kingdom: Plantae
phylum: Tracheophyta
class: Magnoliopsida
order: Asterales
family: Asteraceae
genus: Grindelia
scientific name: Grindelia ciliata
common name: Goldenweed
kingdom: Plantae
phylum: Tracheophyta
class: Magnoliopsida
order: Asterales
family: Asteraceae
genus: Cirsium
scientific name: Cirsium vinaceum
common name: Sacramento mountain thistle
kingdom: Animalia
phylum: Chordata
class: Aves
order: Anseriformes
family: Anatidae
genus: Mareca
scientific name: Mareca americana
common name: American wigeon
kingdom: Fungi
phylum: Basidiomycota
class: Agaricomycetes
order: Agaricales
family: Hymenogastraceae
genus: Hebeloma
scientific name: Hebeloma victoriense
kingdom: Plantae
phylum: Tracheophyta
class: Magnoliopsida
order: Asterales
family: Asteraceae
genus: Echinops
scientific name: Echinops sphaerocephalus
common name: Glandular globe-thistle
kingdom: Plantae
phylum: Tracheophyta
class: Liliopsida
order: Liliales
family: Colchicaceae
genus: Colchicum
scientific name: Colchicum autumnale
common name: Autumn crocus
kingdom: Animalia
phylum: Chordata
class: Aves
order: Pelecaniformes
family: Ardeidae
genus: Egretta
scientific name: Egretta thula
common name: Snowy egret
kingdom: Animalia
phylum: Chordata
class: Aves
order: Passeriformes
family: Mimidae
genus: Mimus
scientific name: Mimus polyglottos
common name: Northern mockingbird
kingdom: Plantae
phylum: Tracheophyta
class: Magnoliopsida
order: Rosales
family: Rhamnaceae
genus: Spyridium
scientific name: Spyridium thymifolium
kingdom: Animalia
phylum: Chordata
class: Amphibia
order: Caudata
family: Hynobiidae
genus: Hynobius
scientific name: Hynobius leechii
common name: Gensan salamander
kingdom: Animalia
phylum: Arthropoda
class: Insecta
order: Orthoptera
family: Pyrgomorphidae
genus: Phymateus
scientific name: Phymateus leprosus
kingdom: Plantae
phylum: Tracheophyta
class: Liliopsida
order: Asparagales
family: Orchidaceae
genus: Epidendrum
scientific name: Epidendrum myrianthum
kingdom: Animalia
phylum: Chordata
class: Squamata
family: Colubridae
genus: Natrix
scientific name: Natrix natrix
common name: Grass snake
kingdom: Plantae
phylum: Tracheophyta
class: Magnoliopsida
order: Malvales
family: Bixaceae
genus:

▶ Work to complete
Swap each "common name" in the rows above for "vernacular name", and write the rows out again with nothing else changed.

▶ The response
kingdom: Plantae
phylum: Tracheophyta
class: Magnoliopsida
order: Asterales
family: Asteraceae
genus: Grindelia
scientific name: Grindelia ciliata
vernacular name: Goldenweed
kingdom: Plantae
phylum: Tracheophyta
class: Magnoliopsida
order: Asterales
family: Asteraceae
genus: Cirsium
scientific name: Cirsium vinaceum
vernacular name: Sacramento mountain thistle
kingdom: Animalia
phylum: Chordata
class: Aves
order: Anseriformes
family: Anatidae
genus: Mareca
scientific name: Mareca americana
vernacular name: American wigeon
kingdom: Fungi
phylum: Basidiomycota
class: Agaricomycetes
order: Agaricales
family: Hymenogastraceae
genus: Hebeloma
scientific name: Hebeloma victoriense
kingdom: Plantae
phylum: Tracheophyta
class: Magnoliopsida
order: Asterales
family: Asteraceae
genus: Echinops
scientific name: Echinops sphaerocephalus
vernacular name: Glandular globe-thistle
kingdom: Plantae
phylum: Tracheophyta
class: Liliopsida
order: Liliales
family: Colchicaceae
genus: Colchicum
scientific name: Colchicum autumnale
vernacular name: Autumn crocus
kingdom: Animalia
phylum: Chordata
class: Aves
order: Pelecaniformes
family: Ardeidae
genus: Egretta
scientific name: Egretta thula
vernacular name: Snowy egret
kingdom: Animalia
phylum: Chordata
class: Aves
order: Passeriformes
family: Mimidae
genus: Mimus
scientific name: Mimus polyglottos
vernacular name: Northern mockingbird
kingdom: Plantae
phylum: Tracheophyta
class: Magnoliopsida
order: Rosales
family: Rhamnaceae
genus: Spyridium
scientific name: Spyridium thymifolium
kingdom: Animalia
phylum: Chordata
class: Amphibia
order: Caudata
family: Hynobiidae
genus: Hynobius
scientific name: Hynobius leechii
vernacular name: Gensan salamander
kingdom: Animalia
phylum: Arthropoda
class: Insecta
order: Orthoptera
family: Pyrgomorphidae
genus: Phymateus
scientific name: Phymateus leprosus
kingdom: Plantae
phylum: Tracheophyta
class: Liliopsida
order: Asparagales
family: Orchidaceae
genus: Epidendrum
scientific name: Epidendrum myrianthum
kingdom: Animalia
phylum: Chordata
class: Squamata
family: Colubridae
genus: Natrix
scientific name: Natrix natrix
vernacular name: Grass snake
kingdom: Plantae
phylum: Tracheophyta
class: Magnoliopsida
order: Malvales
family: Bixaceae
genus:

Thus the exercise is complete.